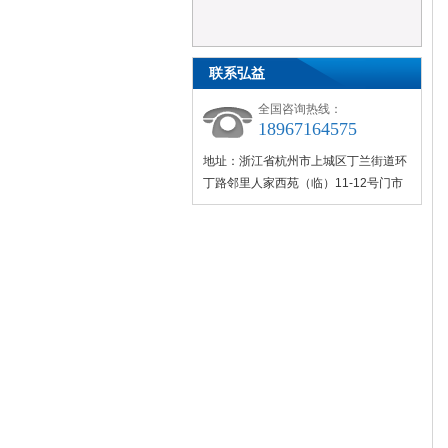
联系弘益
全国咨询热线：
18967164575
地址：浙江省杭州市上城区丁兰街道环
丁路邻里人家西苑（临）11-12号门市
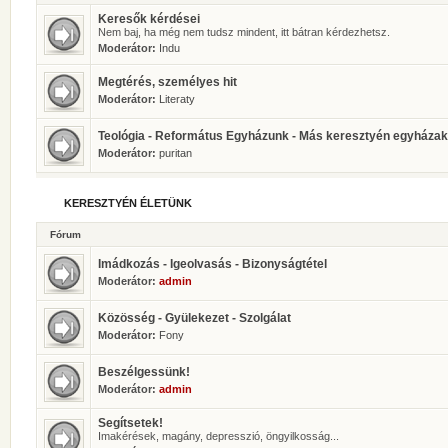
Keresők kérdései
Nem baj, ha még nem tudsz mindent, itt bátran kérdezhetsz.
Moderátor:
Indu
Megtérés, személyes hit
Moderátor:
Literaty
Teológia - Református Egyházunk - Más keresztyén egyházak
Moderátor:
puritan
KERESZTYÉN ÉLETÜNK
Fórum
Imádkozás - Igeolvasás - Bizonyságtétel
Moderátor:
admin
Közösség - Gyülekezet - Szolgálat
Moderátor:
Fony
Beszélgessünk!
Moderátor:
admin
Segítsetek!
Imakérések, magány, depresszió, öngyilkosság...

* **ACTIVITY**
Repeat each record as given. No picture belongs in the copy.

* **RESPONSE**
联系弘益
全国咨询热线：
18967164575
地址：浙江省杭州市上城区丁兰街道环
丁路邻里人家西苑（临）11-12号门市
Keresők kérdései
Nem baj, ha még nem tudsz mindent, itt bátran kérdezhetsz.
Moderátor:
Indu
Megtérés, személyes hit
Moderátor:
Literaty
Teológia - Református Egyházunk - Más keresztyén egyházak
Moderátor:
puritan
KERESZTYÉN ÉLETÜNK
Fórum
Imádkozás - Igeolvasás - Bizonyságtétel
Moderátor:
admin
Közösség - Gyülekezet - Szolgálat
Moderátor:
Fony
Beszélgessünk!
Moderátor:
admin
Segítsetek!
Imakérések, magány, depresszió, öngyilkosság...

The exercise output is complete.